Deborah James Horan Ritchie (born December 10, 1962) is an American politician in the state of Florida. A Democrat, she served in the Florida House of Representatives for the 120th district between 1994 and 1998.

== Early life ==
Horan was born on December 10, 1962, in Quincy, Florida, and grew up in Chattahoochee. She received an associate degree from Chipola College in 1982 and her bachelors of science degree in business from the Florida State University (FSU) in 1984. While at FSU, she was a member of the Kappa Delta sorority, where she was treasurer of her pledge class and a chaplain, and participated in the governor's internship program under Governor Bob Graham. She worked as a legislative aide.

== Political career ==
Horan was a member of the Florida House of Representatives for the 120th district between 1994 and 1998, representing the Democratic Party.
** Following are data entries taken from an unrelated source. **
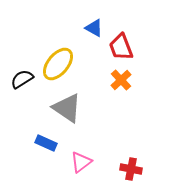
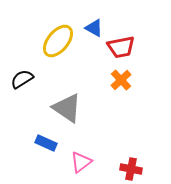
red trapezoid: rotated 80 degrees counterclockwise
yellow ellipse: moved 23 px up
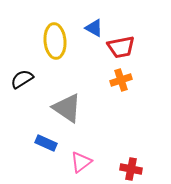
yellow ellipse: moved 3 px left; rotated 44 degrees counterclockwise
orange cross: rotated 25 degrees clockwise
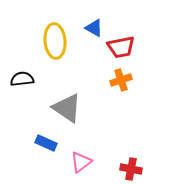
black semicircle: rotated 25 degrees clockwise
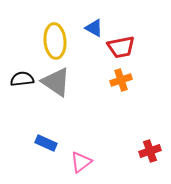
gray triangle: moved 11 px left, 26 px up
red cross: moved 19 px right, 18 px up; rotated 30 degrees counterclockwise
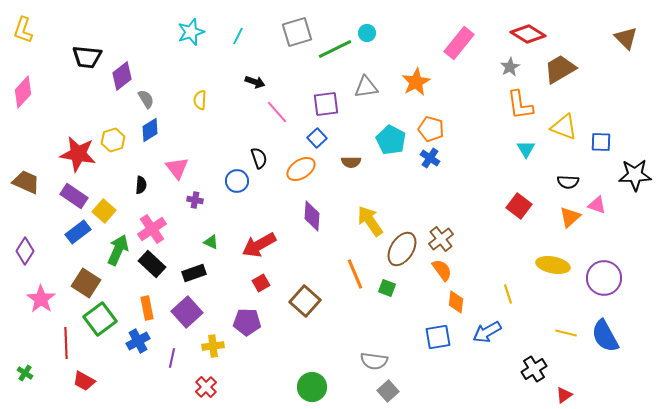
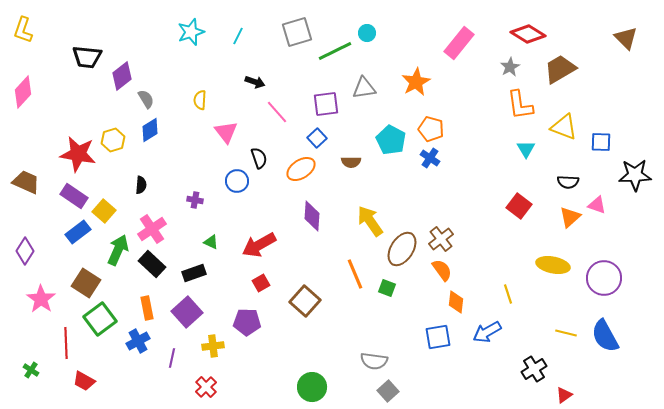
green line at (335, 49): moved 2 px down
gray triangle at (366, 87): moved 2 px left, 1 px down
pink triangle at (177, 168): moved 49 px right, 36 px up
green cross at (25, 373): moved 6 px right, 3 px up
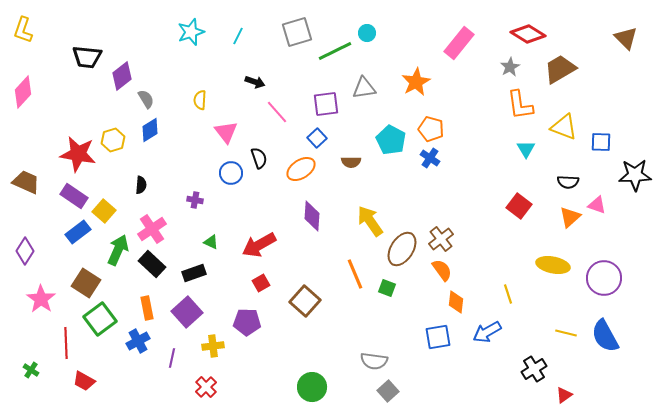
blue circle at (237, 181): moved 6 px left, 8 px up
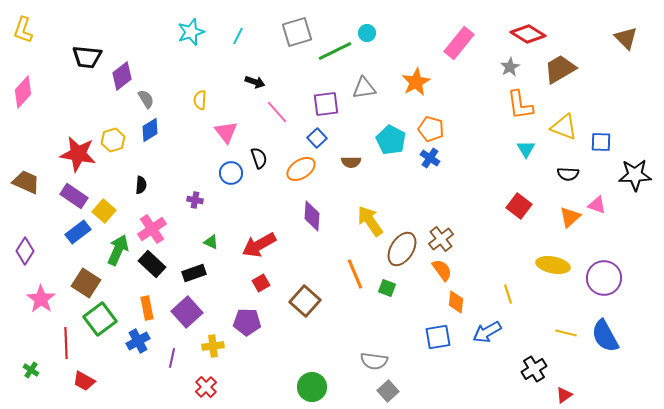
black semicircle at (568, 182): moved 8 px up
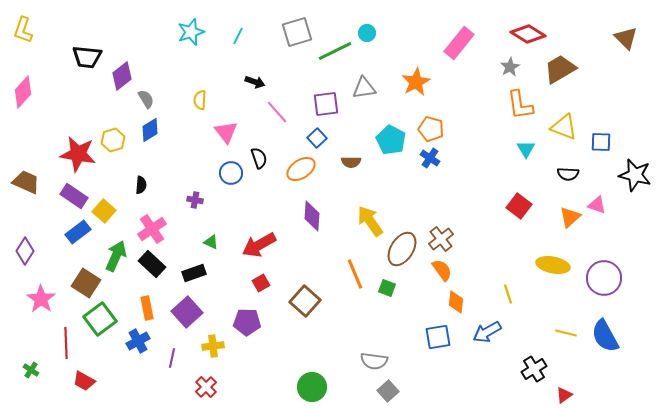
black star at (635, 175): rotated 16 degrees clockwise
green arrow at (118, 250): moved 2 px left, 6 px down
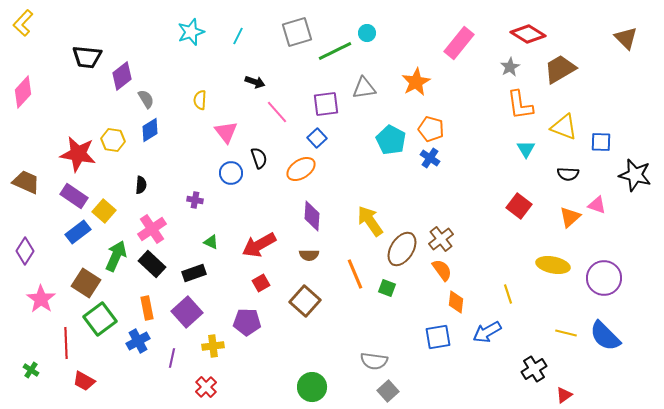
yellow L-shape at (23, 30): moved 7 px up; rotated 24 degrees clockwise
yellow hexagon at (113, 140): rotated 25 degrees clockwise
brown semicircle at (351, 162): moved 42 px left, 93 px down
blue semicircle at (605, 336): rotated 16 degrees counterclockwise
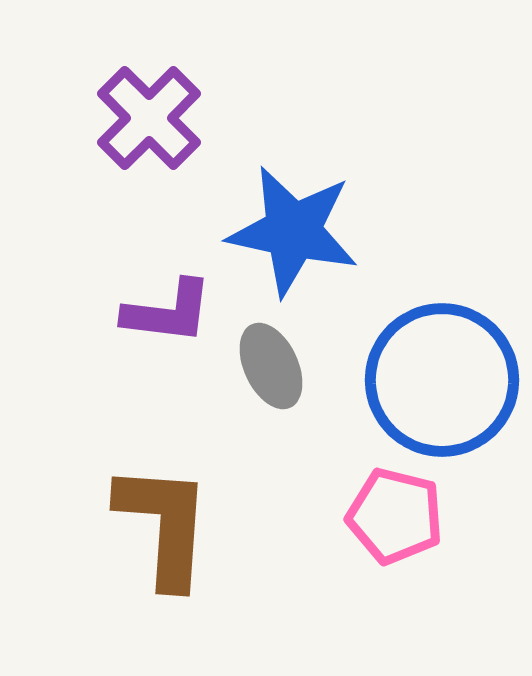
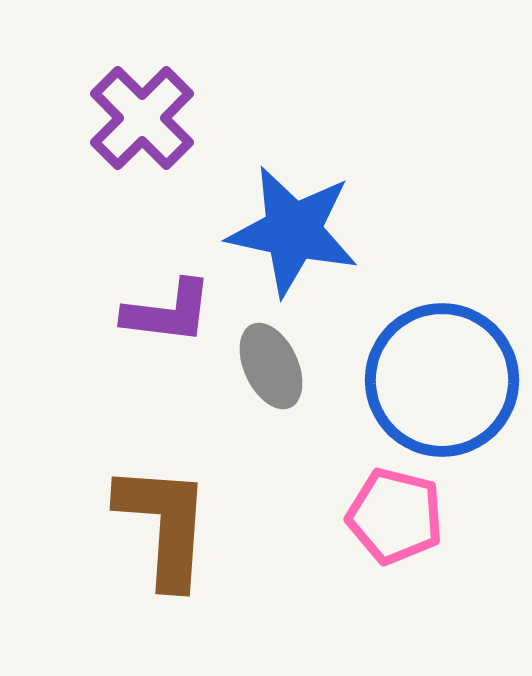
purple cross: moved 7 px left
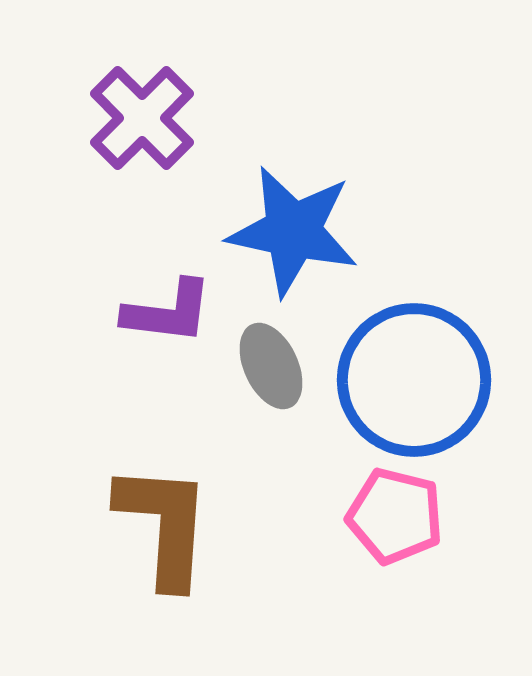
blue circle: moved 28 px left
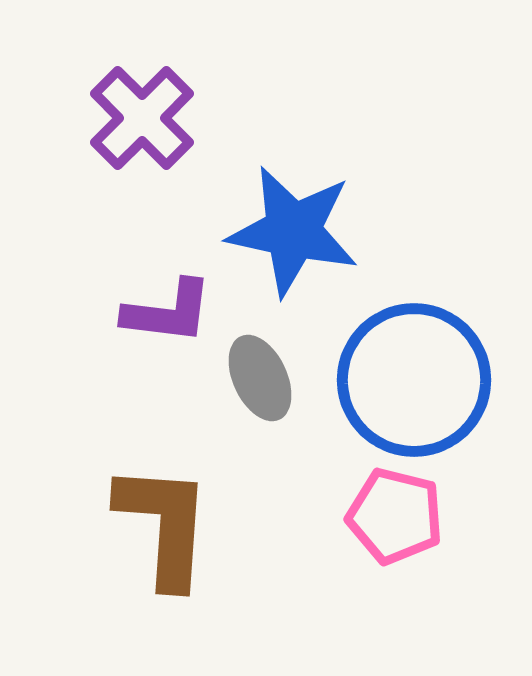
gray ellipse: moved 11 px left, 12 px down
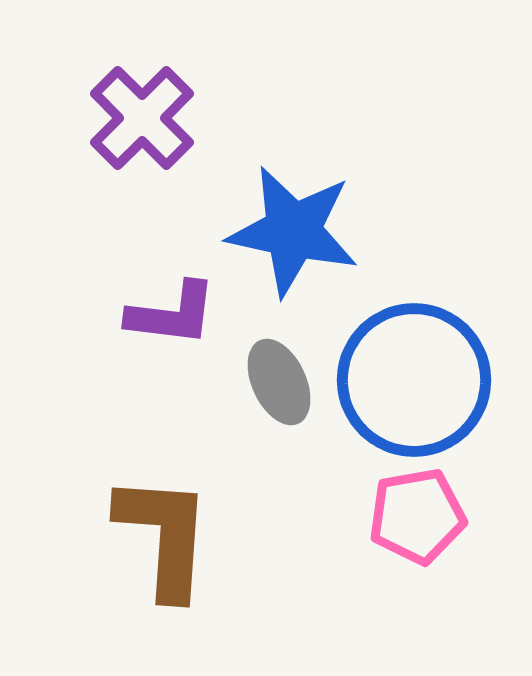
purple L-shape: moved 4 px right, 2 px down
gray ellipse: moved 19 px right, 4 px down
pink pentagon: moved 22 px right; rotated 24 degrees counterclockwise
brown L-shape: moved 11 px down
She won her first election on November 8, 1994, against Republican Bill Dalton with 54.3% of the vote. In 1996, she sponsored a bill to allow parents to decide which school in a district their children would attend. She retired in 1998 to spend more time with her family.

== Later career ==
Horan founded Impact 100 Pensacola Bay Area, an organization providing grants to nonprofits, in 2004. She chaired the board of directors for Gulf Coast Kid's House and worked for Studer Group, starting as chief operations officer in 2006 and becoming the president in 2016.

== Personal life ==
Horan has two children: Lindsey Nicole and Kelsey Virginia. She married Buzz Ritchie, a former legislator, and moved from Key West to Pensacola in the late 1990s.